Despite this I've put the book down feeling pleased and perhaps a little surprised that the only real modification I'll need to make to our piece is an acknowledgement that Angus was actually born near Glasgow, rather than in South Uist as I had assumed. What is more, in The Silent Weaver, Roger Hutchinson continually places Angus's work in the context of Celtic art and traditions, which is something I decided to make a part of our own 'Angus' from its inception.
Within a few yards of where I'm staying there are two rocks on the shore with mysterious cup marks (above); slightly higher up the hill is Cladh Maolruibhe, an ancient burial ground and later a 6th century chapel; within a 100m is A'Clach Mor, a standing Stone and from there walking back to the house is Leac an Righ (The Flat Stone of the King), believed to be the inauguration stone of the Lord of the Isles. None of this is signposted or marked in any way; they just exist in the landscape, just as they always have.

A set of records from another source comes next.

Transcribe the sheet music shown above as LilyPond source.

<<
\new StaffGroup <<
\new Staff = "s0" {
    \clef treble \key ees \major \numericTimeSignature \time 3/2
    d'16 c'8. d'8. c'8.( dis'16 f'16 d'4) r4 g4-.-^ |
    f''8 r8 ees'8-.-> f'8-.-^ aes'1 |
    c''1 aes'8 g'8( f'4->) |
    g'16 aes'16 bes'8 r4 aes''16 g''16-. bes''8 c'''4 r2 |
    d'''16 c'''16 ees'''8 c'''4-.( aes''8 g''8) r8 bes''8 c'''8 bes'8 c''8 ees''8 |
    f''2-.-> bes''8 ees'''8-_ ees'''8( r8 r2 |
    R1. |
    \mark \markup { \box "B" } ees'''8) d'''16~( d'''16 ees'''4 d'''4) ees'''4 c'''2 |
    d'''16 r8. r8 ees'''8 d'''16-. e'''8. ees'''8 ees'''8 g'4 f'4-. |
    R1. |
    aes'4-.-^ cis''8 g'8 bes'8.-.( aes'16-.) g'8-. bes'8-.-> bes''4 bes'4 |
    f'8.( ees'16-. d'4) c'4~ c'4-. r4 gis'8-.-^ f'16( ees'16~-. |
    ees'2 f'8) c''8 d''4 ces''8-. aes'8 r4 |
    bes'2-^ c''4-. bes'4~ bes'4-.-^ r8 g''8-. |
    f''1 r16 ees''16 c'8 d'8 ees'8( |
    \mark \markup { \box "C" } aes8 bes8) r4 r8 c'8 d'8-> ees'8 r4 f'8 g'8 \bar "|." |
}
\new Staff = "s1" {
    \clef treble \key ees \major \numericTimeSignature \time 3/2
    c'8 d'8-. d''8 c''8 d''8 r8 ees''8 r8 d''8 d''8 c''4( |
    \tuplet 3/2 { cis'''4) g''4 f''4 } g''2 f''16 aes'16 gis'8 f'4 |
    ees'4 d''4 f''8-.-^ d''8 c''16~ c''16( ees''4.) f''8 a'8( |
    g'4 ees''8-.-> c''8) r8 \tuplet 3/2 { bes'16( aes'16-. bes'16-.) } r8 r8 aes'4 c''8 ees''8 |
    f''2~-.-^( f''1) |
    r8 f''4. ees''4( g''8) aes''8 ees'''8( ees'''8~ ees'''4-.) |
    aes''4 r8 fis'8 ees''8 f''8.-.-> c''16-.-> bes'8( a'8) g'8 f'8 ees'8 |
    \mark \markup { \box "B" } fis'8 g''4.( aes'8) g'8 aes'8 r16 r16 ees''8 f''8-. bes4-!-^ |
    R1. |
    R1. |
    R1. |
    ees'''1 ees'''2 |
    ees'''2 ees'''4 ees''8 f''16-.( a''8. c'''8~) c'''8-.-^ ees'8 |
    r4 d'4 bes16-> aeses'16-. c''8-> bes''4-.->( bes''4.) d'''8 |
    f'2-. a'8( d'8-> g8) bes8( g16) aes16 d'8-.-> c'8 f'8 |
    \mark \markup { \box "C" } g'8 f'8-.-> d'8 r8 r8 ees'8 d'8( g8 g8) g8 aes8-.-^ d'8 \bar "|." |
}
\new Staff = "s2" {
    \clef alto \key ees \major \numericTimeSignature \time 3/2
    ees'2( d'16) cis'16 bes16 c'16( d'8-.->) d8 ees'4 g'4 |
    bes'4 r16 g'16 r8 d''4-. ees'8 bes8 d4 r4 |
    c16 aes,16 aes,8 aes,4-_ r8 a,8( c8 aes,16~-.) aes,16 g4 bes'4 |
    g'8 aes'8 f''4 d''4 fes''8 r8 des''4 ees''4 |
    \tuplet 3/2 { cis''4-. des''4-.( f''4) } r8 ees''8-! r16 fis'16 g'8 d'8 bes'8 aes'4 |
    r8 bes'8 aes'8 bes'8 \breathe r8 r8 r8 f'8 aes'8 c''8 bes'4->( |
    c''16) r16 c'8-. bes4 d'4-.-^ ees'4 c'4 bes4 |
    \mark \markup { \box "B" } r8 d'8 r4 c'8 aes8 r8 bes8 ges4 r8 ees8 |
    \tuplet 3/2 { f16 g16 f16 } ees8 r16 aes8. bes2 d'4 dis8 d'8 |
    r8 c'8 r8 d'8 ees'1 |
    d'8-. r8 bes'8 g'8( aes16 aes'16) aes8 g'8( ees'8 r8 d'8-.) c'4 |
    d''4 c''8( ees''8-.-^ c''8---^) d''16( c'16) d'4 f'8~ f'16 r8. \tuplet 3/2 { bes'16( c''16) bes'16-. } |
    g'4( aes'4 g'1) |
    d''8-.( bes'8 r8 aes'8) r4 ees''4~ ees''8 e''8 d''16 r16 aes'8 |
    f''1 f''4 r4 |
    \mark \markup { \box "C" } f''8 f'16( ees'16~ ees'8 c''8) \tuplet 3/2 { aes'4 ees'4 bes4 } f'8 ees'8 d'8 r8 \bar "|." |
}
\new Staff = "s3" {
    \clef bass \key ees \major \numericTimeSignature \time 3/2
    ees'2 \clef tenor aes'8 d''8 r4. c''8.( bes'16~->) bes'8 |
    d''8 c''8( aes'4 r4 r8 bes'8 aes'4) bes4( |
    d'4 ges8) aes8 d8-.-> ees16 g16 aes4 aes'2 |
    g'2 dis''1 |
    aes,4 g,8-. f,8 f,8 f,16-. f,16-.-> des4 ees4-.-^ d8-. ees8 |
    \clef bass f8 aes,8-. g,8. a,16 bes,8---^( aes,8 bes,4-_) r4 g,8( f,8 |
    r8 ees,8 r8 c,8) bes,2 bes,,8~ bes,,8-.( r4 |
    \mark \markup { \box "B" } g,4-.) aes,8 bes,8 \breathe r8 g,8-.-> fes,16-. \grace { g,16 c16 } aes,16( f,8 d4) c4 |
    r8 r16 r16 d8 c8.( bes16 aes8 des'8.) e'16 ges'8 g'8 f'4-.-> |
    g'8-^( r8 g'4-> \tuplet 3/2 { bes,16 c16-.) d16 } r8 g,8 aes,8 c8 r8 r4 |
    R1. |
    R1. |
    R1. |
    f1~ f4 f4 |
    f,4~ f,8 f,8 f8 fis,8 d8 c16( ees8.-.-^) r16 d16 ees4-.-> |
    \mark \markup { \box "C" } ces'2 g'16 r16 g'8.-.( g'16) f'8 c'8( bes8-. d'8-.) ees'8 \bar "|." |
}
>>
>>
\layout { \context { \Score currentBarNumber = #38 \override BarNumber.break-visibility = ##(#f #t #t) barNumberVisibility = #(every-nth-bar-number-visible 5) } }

Angus's weavings, it has been noted, have an ancient, archaeological, look - a feeling that they could have been made at any time during the period that human beings have lived on the earth. The Silent Weaver notes this too, and celebrates the fact that Angus McPhee, trapped in the institution of Craig Dunain, was able to reach deep down into the ancient well of his culture and somehow manage to twist the strands together in a way that protected his individuality with work of great inventiveness, distinction and even wit.